It wasn’t until late middle school when I realized that there was anyone in the world that would judge my ability to do a job because I am a woman.
I was raised in a household with two working parents. They would figure out a schedule based off of who was going to drive to school and who was going to take pick up my sister and I from afterschool care.
But they always told me and my sister, Mommy and Daddy both love what they do.
Before I truly understood the implications of what my parents did, I understood that they both worked because they enjoyed their jobs. I grew up being told that the only thing that mattered about their careers was that they loved them, and that was that.
It wasn’t until I got into middle school, started to be asked what I thought I might want to do down the line. And realizing for the first time that someone was going to judge my capabilities because I was a woman.
And I can say that was the moment that I realized people believed that. But I, to this day, still cannot wrap my head around it. I was raised always told that my parents loved their jobs, never thought to compare the two, and never thought that anyone else would look at the situation differently.

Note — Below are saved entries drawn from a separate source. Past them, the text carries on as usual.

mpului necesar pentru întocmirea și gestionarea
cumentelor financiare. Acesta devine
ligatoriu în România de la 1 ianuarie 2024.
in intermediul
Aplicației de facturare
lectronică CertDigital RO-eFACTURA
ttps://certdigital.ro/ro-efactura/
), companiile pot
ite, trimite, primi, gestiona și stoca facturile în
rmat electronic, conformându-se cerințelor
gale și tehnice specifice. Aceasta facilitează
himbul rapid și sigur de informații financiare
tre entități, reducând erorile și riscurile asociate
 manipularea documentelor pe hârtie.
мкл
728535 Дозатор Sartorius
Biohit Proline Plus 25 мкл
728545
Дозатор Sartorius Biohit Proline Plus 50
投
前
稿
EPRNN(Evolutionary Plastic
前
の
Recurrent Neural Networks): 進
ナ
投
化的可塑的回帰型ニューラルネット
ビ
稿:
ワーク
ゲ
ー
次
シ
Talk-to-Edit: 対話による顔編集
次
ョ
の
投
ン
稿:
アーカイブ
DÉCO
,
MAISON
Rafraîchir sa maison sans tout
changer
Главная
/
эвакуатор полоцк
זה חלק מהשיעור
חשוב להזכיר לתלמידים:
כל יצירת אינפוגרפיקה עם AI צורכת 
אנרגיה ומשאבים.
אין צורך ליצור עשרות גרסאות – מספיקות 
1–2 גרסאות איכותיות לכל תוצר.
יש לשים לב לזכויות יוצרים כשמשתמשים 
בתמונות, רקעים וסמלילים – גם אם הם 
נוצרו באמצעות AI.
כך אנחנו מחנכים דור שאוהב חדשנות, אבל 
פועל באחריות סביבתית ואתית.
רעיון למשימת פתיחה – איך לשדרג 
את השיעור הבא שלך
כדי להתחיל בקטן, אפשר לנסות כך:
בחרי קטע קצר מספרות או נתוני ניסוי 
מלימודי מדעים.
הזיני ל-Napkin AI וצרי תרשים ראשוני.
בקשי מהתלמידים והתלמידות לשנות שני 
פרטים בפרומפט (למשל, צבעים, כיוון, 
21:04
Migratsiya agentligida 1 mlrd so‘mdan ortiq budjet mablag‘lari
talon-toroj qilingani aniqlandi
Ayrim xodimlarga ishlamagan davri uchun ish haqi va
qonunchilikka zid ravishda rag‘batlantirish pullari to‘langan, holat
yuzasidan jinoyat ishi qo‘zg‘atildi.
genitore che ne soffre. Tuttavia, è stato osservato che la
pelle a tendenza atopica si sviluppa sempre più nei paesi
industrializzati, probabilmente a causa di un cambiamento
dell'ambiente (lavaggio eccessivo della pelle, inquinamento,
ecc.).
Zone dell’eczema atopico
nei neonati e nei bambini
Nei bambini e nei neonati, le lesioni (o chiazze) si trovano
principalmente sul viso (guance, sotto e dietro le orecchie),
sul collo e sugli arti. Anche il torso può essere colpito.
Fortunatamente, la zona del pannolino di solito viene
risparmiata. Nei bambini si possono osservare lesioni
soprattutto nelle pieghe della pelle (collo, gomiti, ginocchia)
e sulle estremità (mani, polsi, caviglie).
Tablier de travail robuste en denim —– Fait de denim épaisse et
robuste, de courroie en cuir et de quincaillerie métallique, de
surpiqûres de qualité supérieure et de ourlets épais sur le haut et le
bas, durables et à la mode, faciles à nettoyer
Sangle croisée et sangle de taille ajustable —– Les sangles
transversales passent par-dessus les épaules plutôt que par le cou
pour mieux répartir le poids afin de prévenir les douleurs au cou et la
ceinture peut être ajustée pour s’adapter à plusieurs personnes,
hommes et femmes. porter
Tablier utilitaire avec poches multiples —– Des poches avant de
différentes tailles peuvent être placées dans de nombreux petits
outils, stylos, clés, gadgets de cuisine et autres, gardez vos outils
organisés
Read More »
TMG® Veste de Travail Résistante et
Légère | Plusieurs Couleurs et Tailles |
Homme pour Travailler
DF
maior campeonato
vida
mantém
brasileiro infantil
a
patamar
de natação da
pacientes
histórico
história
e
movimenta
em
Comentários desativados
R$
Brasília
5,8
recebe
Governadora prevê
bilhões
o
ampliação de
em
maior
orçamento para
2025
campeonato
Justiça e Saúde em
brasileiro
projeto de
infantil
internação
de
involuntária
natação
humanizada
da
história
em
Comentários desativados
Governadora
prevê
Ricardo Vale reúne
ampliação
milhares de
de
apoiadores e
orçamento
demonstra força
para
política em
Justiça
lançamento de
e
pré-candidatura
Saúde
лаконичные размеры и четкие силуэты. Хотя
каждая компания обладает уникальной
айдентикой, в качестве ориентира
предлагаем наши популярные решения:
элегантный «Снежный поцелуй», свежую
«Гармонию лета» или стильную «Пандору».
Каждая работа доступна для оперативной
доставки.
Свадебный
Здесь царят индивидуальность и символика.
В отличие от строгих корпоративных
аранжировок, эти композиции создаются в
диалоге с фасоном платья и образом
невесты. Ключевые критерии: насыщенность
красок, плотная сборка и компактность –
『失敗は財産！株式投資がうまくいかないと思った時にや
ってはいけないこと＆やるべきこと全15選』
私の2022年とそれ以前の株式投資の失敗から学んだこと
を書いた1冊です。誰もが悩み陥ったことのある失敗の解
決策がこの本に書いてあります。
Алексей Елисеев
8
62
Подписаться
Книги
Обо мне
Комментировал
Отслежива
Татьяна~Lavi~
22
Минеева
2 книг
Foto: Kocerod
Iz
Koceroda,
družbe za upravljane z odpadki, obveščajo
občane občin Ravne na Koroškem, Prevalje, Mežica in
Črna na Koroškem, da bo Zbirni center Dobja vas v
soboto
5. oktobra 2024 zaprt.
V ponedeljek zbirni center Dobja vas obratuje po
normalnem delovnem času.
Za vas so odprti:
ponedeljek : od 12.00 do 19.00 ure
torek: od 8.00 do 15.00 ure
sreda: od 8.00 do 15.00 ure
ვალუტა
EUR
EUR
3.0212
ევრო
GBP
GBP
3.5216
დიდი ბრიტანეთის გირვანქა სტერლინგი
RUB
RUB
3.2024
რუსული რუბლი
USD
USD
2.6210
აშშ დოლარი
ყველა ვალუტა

My mother works in the business world, and rose to a rank that was not always easy for a woman. For many years she was sitting around large oak tables surrounded by only men. She knew that she was going to enter the work force, and knew her goals, back when the glass ceiling was made out of a much tougher material.
She is a brilliant at what she does, and loves what she does, and I was raised watching her be too capable at her job to ever understand how some people believe the things that they do about gender.
Mommy and daddy work because we love what we do. That’s how we were raised.
I have no clue what I am going to do when I graduate from college, or what my career will be when I have children. But I know that I want to do something that I love and believe I should have the right to hold whatever job I love.
That might mean that I work in an office and work to run a marketing department or that might mean that I love taking my kids to school, going to PTA meetings, and working as a full time mom. My husband might decide that he loves taking the kids to school and going to soccer practice and working as a full time dad, or he might love any other profession.
But I will raise my children, no matter what it is that I choose, telling them that I chose it because it is what I love to do. Whenever I have children, and they have children and they have children, they will be told that their parents choose their jobs because that is what they love.
My hope is that either a daughter, or a granddaughter, same as a son or a grandson, will never be told anything differently. Will never have to see that someone is there telling them there is anything in the way they are born preventing them from doing what they love.